→ Data records
......

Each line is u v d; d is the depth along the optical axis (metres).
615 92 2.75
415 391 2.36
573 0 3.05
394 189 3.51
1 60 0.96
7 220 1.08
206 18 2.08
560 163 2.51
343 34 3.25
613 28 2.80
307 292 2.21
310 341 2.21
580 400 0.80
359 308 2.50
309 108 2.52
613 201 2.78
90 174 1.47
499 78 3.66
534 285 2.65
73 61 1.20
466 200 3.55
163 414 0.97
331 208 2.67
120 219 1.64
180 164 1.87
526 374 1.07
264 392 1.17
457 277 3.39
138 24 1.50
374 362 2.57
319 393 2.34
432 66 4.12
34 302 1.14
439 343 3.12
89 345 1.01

......

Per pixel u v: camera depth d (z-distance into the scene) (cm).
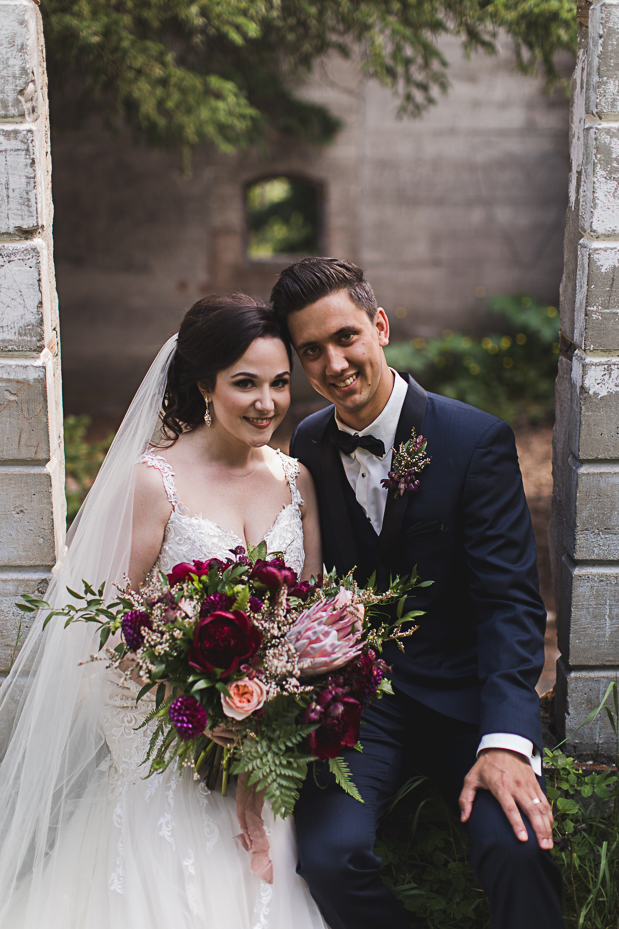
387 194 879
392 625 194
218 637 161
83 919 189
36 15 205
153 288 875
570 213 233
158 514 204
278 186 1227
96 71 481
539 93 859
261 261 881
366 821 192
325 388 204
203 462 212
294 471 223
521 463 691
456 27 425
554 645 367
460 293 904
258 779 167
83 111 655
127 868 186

......

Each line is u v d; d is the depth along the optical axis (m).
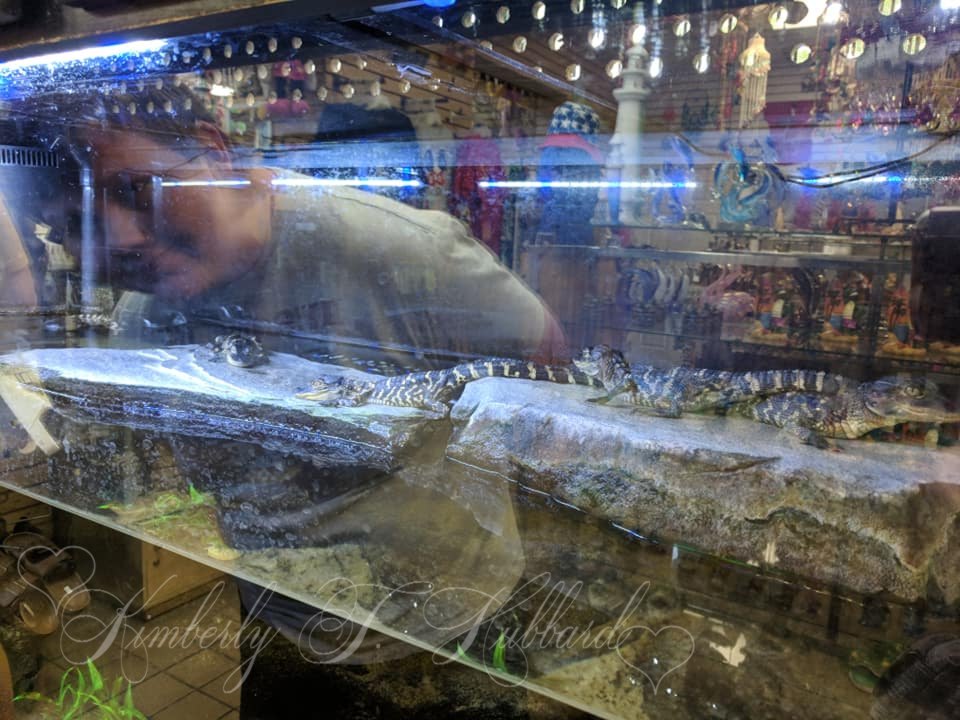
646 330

......

→ What is expected
In the listing above, show every line with the word "Each".

→ Solution for this problem
Each line is u v d; d is the depth along the optical axis (metres).
Each line is u v d; d is the depth along the optical axis (m).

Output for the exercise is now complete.